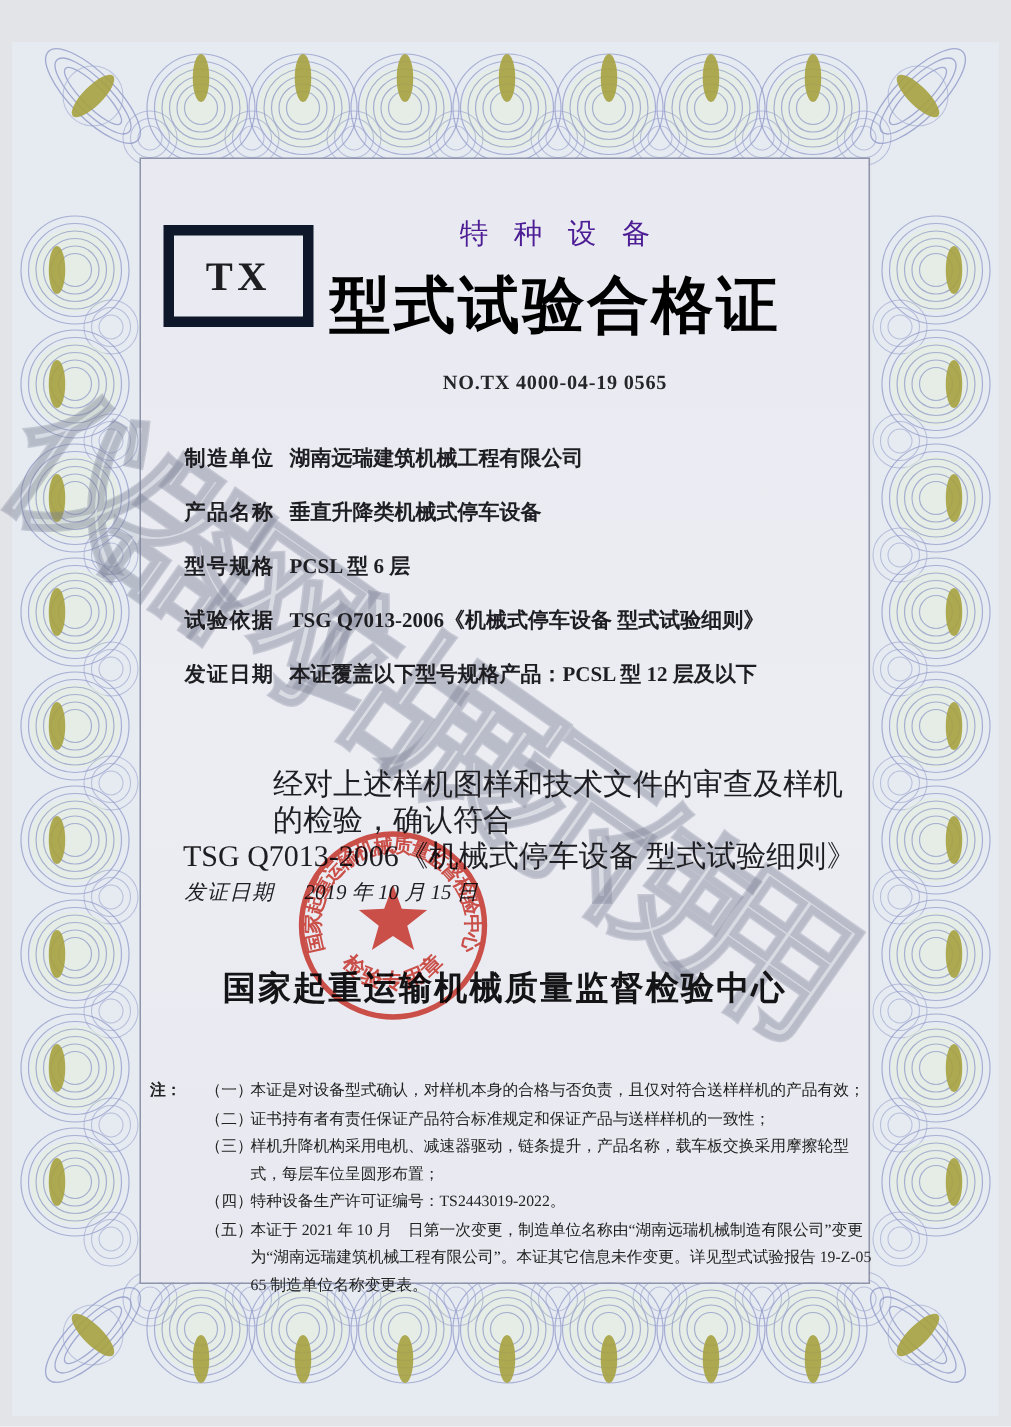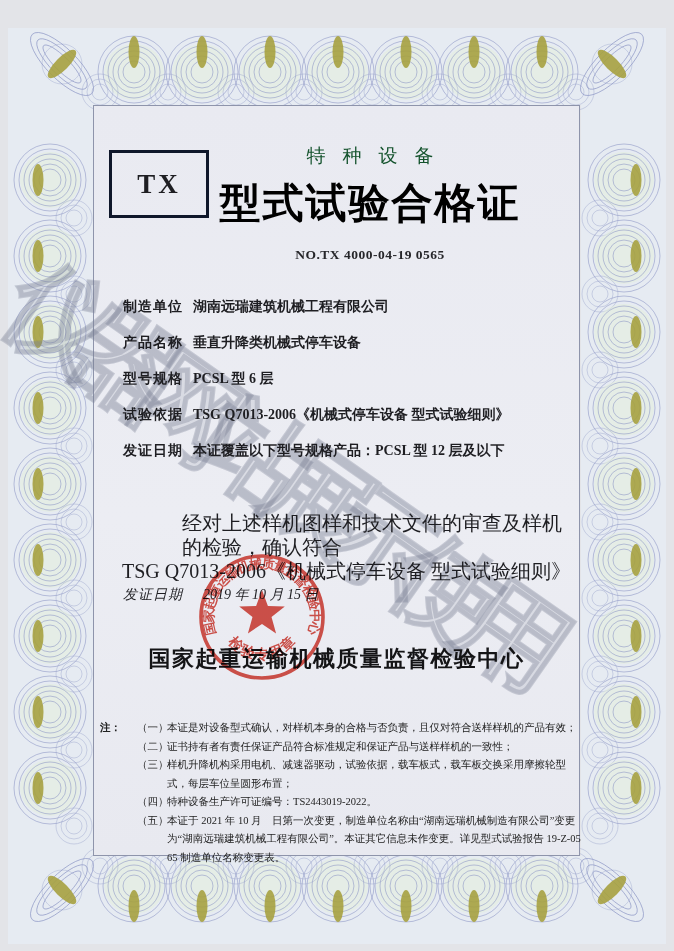--- a/index.html
+++ b/index.html
@@ -32,7 +32,7 @@
   .title-small{
     position:absolute; left:160px; top:143px; width:420px; z-index:4;
     text-align:center; font-size:19px; letter-spacing:17px; text-indent:17px;
-    color:#14532d;
+    color:#4c1d95;
   }
   .title-main{
     position:absolute; left:160px; top:176px; width:420px; z-index:4;

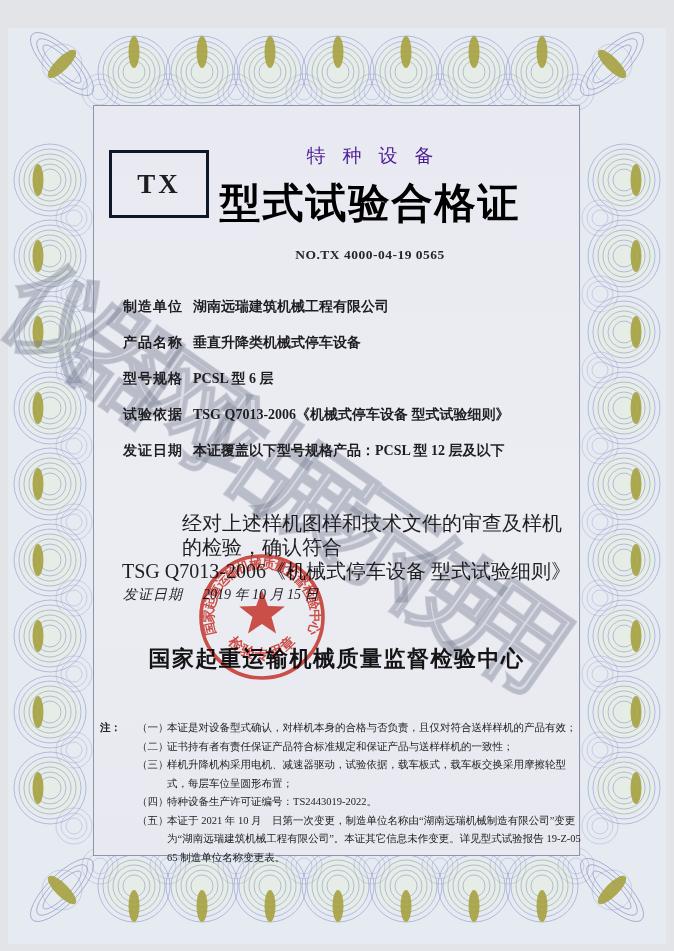--- a/index.html
+++ b/index.html
@@ -25,7 +25,7 @@
   }
   .tx-box{
     position:absolute; left:109px; top:150px; width:100px; height:68px;
-    border:3px solid #0f172a; box-sizing:border-box; z-index:4;
+    border:7px solid #0f172a; box-sizing:border-box; z-index:4;
     display:flex; align-items:center; justify-content:center;
     font-size:27px; font-weight:bold; letter-spacing:3px;
   }

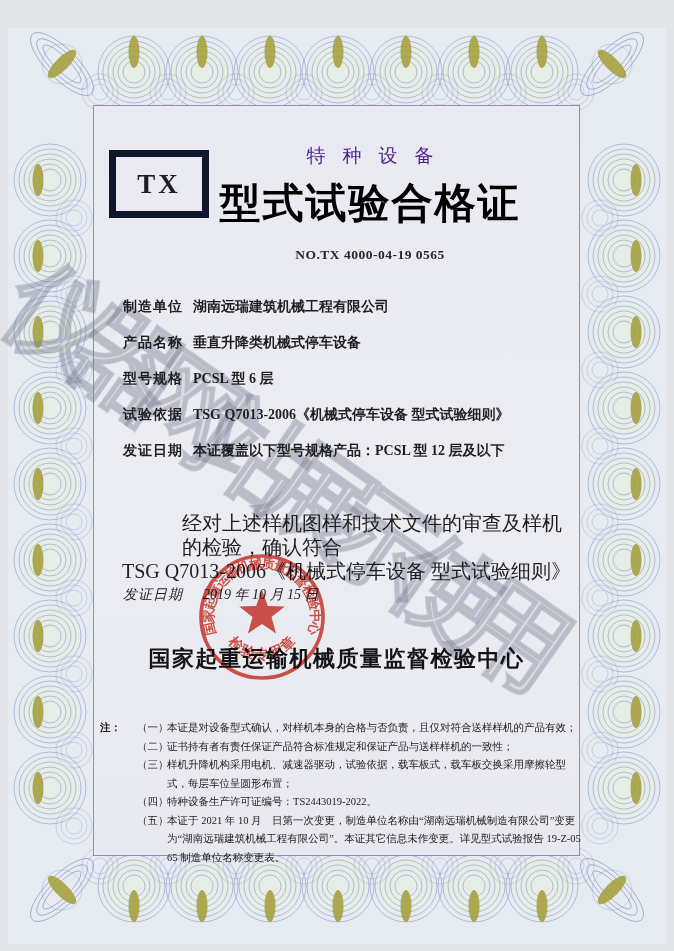--- a/index.html
+++ b/index.html
@@ -283,7 +283,7 @@
       </div>
       <div class="note-row">
         <span class="note-no">（三）</span>
-        <span class="note-text">样机升降机构采用电机、减速器驱动，试验依据，载车板式，载车板交换采用摩擦轮型式，每层车位呈圆形布置；</span>
+        <span class="note-text">样机升降机构采用电机、减速器驱动，链条提升，产品名称，载车板交换采用摩擦轮型式，每层车位呈圆形布置；</span>
       </div>
       <div class="note-row">
         <span class="note-no">（四）</span>

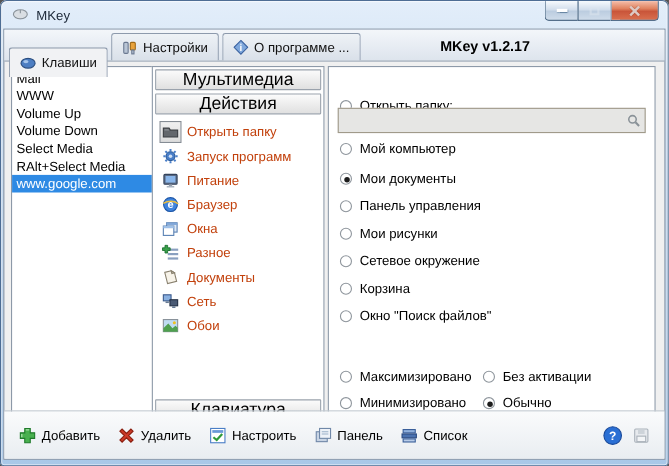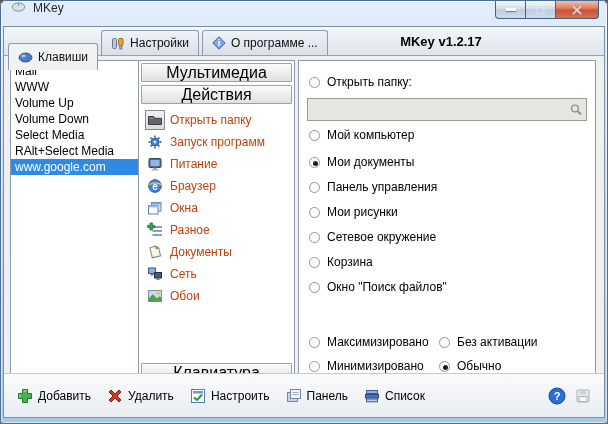--- a/index.html
+++ b/index.html
@@ -16,7 +16,7 @@
   
   .titlebar {
     position:absolute; top:1px; left:1px; right:1px; height:25px;
-    display:flex; gap:7px; padding-left:10px;
+    display:flex; align-items:center; gap:7px; padding-left:10px;
     font-size:12px; color:#1a2636;
   }
   .win-controls { position:absolute; top:1px; right:9px; display:flex; }

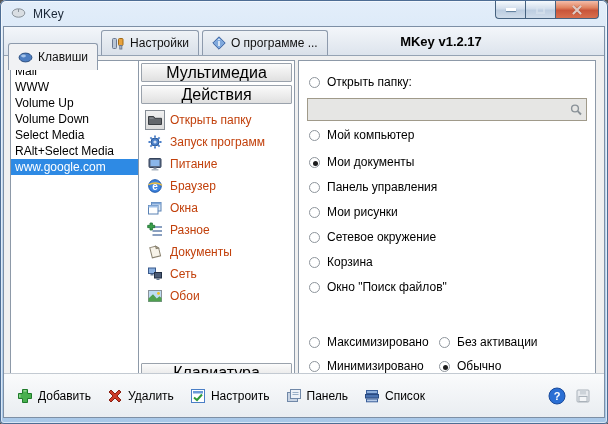--- a/index.html
+++ b/index.html
@@ -291,7 +291,7 @@
 
     <div class="panel right">
 
-      <div class="radio-row" style="top:14px; left:10px;">
+      <div class="radio-row" style="top:28px; left:10px;">
         <span class="radio"></span>
         <span>Открыть папку:</span>
       </div>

# # # # #

**WORK ITEM:** Would you retype all the lines shown above, exactly as written and without any picture?

**FINISHED EXERCISE:**
--- a/index.html
+++ b/index.html
@@ -32,7 +32,7 @@
   .title-small{
     position:absolute; left:160px; top:143px; width:420px; z-index:4;
     text-align:center; font-size:19px; letter-spacing:17px; text-indent:17px;
-    color:#14532d;
+    color:#4c1d95;
   }
   .title-main{
     position:absolute; left:160px; top:176px; width:420px; z-index:4;

--- a/index.html
+++ b/index.html
@@ -25,7 +25,7 @@
   }
   .tx-box{
     position:absolute; left:109px; top:150px; width:100px; height:68px;
-    border:3px solid #0f172a; box-sizing:border-box; z-index:4;
+    border:7px solid #0f172a; box-sizing:border-box; z-index:4;
     display:flex; align-items:center; justify-content:center;
     font-size:27px; font-weight:bold; letter-spacing:3px;
   }

--- a/index.html
+++ b/index.html
@@ -283,7 +283,7 @@
       </div>
       <div class="note-row">
         <span class="note-no">（三）</span>
-        <span class="note-text">样机升降机构采用电机、减速器驱动，试验依据，载车板式，载车板交换采用摩擦轮型式，每层车位呈圆形布置；</span>
+        <span class="note-text">样机升降机构采用电机、减速器驱动，链条提升，产品名称，载车板交换采用摩擦轮型式，每层车位呈圆形布置；</span>
       </div>
       <div class="note-row">
         <span class="note-no">（四）</span>

--- a/index.html
+++ b/index.html
@@ -16,7 +16,7 @@
   
   .titlebar {
     position:absolute; top:1px; left:1px; right:1px; height:25px;
-    display:flex; gap:7px; padding-left:10px;
+    display:flex; align-items:center; gap:7px; padding-left:10px;
     font-size:12px; color:#1a2636;
   }
   .win-controls { position:absolute; top:1px; right:9px; display:flex; }

--- a/index.html
+++ b/index.html
@@ -291,7 +291,7 @@
 
     <div class="panel right">
 
-      <div class="radio-row" style="top:14px; left:10px;">
+      <div class="radio-row" style="top:28px; left:10px;">
         <span class="radio"></span>
         <span>Открыть папку:</span>
       </div>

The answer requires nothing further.